Answer these questions about the tutorial below on logarithms of arbitrary base with LL scales:
1. What does the notation log(b, x) stand for?
2. In the steps for finding log(4, 16), on which scale is the result read?
3. About what value on the D scale corresponds to 4 on the LL3 scale?

> [Extract provided]
::::::
Logs of Arbitrary Base by LL Scales

Man, those LL scales; they really are something! In the last two installments, we saw how they could be used to find natural logs and powers of e. Yeah, pretty cool, but how 'bout using them to determine logarithms of any legal base! That'll be the thrust of this section. Very powerful, indeed...

Now, a bit about the notation. I'm not really sure how to do subscripts decently on a Web site like this, so I'll use the following schema:

log(b, x)

to mean "the logarithm base b of x." So, for example, log(4, 16) = 2 should be read as "the logarithm, base 4, of 16 is equal to 2." This, of course, implies that 4^2 = 16, as usual.

To get started, let me describe how to find such a logarithm, stating the steps as baldly as possible. Then we'll take a look at the machinery that makes it work.

To find log(4, 16):

1. Set the cursor at 4 on the LL3 scale.
2. Align the left index with the hairline.
3. Move the cursor to 16 on the LL3 scale.
4. Read the result, 2, under the hairline on the C scale.

That was mighty efficient, wasn't it! But how on earth does it work? Examine the following figure:

Click to enlarge

Think of this as a multiplication problem, using the canonical approach we learned in the very first tutorial here:

The left index (C:1) is aligned with 4 on the LL3 scale, but notice that this corresponds to about 1.386 on the D scale. In other words, we've just set things up to multiply by ln(4) ≈ 1.386.

Next, suppose we wanted to multiply that number by 2. Observe that the cursor has been moved rightward until it aligns with 2 on the C scale. 2, of course signifies log(4, 16), which strictly speaking we're not supposed to know yet. But stay with me...

Under the hairline, on the D scale is a result of 2.773. But this length maps to ln(16) on the LL3 scale.
::::::
> [Records]
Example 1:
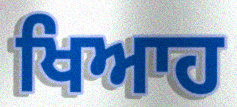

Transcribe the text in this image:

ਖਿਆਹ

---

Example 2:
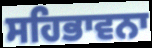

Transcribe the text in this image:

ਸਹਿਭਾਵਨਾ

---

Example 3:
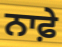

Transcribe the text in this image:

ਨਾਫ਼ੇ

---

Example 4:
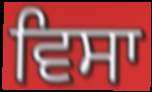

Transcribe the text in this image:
::::::
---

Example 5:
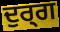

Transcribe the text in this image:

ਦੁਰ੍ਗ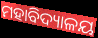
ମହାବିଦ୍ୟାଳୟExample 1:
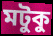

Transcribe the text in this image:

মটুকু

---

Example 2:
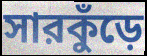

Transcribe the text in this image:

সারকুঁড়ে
::::::
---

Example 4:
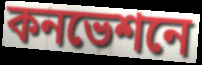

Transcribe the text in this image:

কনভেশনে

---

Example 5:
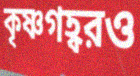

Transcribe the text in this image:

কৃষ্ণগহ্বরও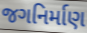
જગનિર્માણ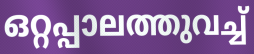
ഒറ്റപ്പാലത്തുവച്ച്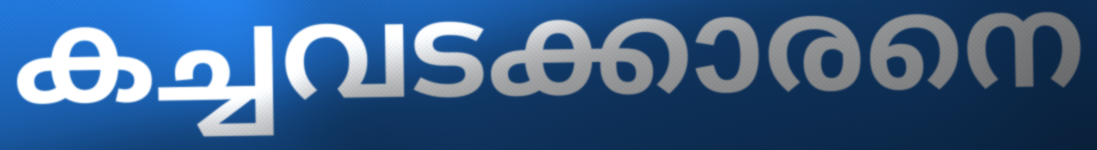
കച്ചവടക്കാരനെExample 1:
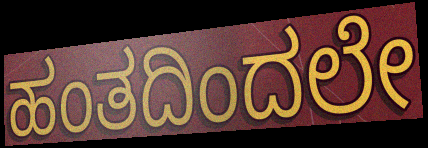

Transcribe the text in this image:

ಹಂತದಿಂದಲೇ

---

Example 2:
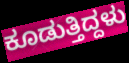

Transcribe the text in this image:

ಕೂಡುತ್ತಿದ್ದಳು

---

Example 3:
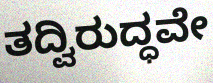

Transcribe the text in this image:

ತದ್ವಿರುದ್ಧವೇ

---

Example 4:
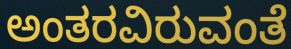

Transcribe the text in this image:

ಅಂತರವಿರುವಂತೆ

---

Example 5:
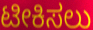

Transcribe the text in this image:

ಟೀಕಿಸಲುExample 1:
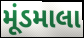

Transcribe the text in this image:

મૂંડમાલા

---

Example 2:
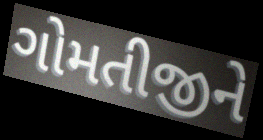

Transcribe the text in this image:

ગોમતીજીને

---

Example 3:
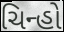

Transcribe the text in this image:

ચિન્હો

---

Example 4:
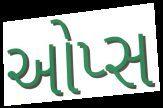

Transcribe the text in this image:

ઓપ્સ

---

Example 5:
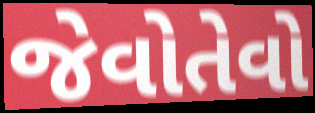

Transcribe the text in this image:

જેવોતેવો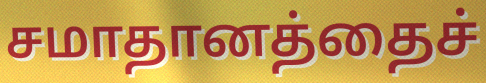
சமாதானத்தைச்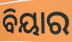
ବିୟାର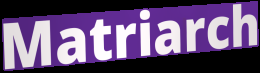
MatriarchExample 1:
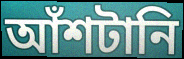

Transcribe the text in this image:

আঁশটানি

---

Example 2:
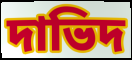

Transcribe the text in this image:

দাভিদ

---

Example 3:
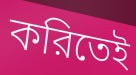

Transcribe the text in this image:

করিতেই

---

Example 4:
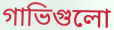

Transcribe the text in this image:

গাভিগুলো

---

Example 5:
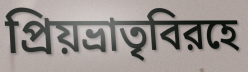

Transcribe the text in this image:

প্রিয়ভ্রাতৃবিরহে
::::::
> [Finished exercise]
1. The logarithm base b of x.
2. The C scale, under the hairline.
3. About 1.386.